Specifically, Cantrell’s chief administrative officer Gilbert Montano revised Policy No. 83(R) on June 17 of last year. The policy now bans employees from “engaging or responding to negative or disparaging posts about city departments, employees or policies” while using private messaging channels like Slack or Discord or while playing online video games at home.
The policy also prohibits “defamatory, libelous, vulgar, violent, obscene, abusive, profane, threatening, racially and ethnically hateful, or otherwise offensive or illegal information or material.”
David Hammer has been covering the story for WWL-TV and NOLA.com and spoke with WWL Radio Monday.

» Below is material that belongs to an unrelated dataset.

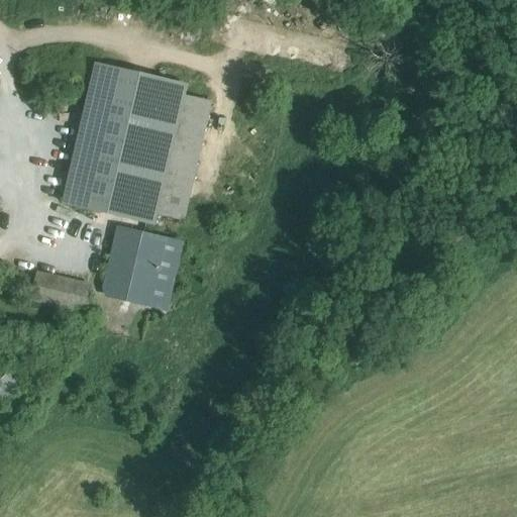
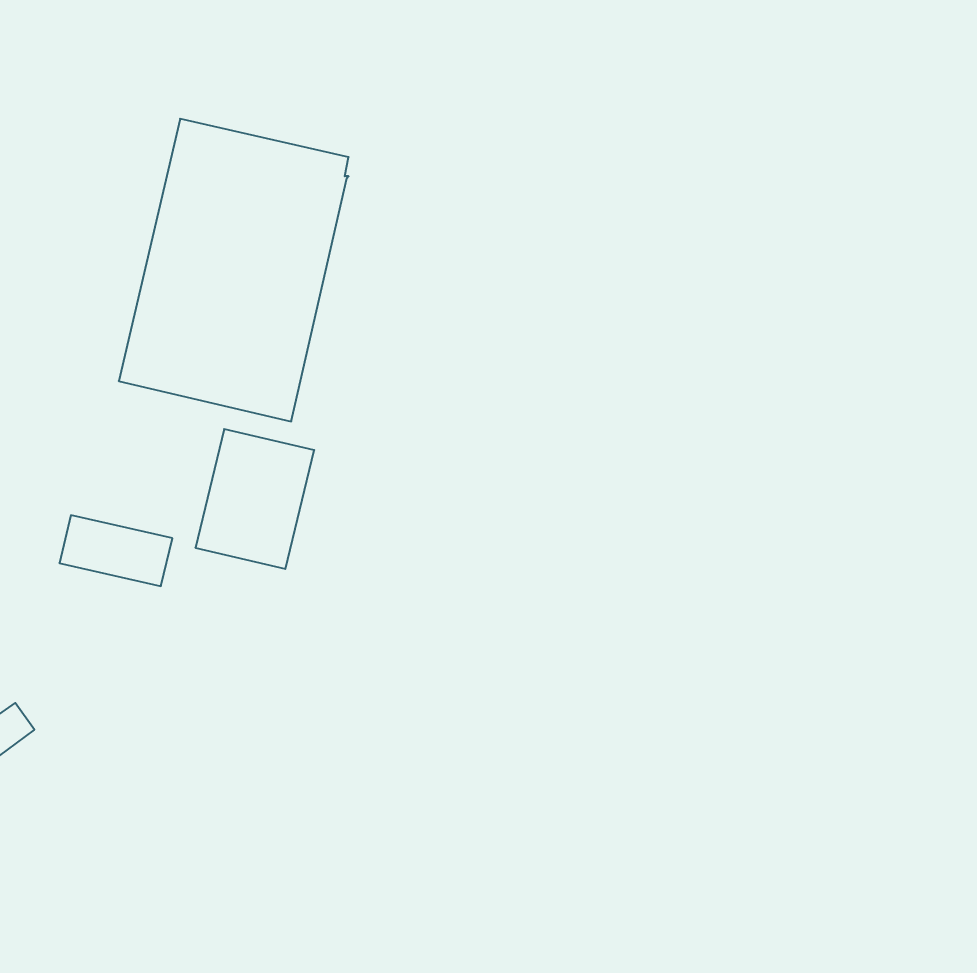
building: [156,94,208,218] -> none
building: [150,237,182,304] -> none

Hammer quoted the librarians’ lawyer, former ACLU of Louisiana legal director and current Tulane Law Clinic professor Katie Schwartzmann, saying this case from a first-amendment standpoint “is really egregious because it is a government agency telling people what they can and can’t say in their private time.”
Wilson in particular, as someone who uses gender-neutral pronouns, is outspoken on social media about transgender issues and is concerned what the local government might decide is “offensive.”
Wilson also served as an anonymous informant for WWL-TV in March of 2020, before the policy was enacted, to shine a spotlight on public library policies that left no leeway for workers who were concerned about their health in the early stages of the coronavirus outbreak.
Wilson has since allowed their identity to be disclosed by WWL, and they said this policy could have led to their dismissal had it been in place at the time.
Hammer says that's what sets it apart from a private company keeping people from bad-mouthing the business where they work.
“The difference here is that as a government agency regulating people’s private speech,” Hammer said, “that is where the precedent is set.”
According to Hammer, the city says the policy was put in place to limit discriminatory comments from city employees in public forums that could be construed as representing the city even if was simply an employee's personal opinion, but with the additional language, it may now be considered too broad.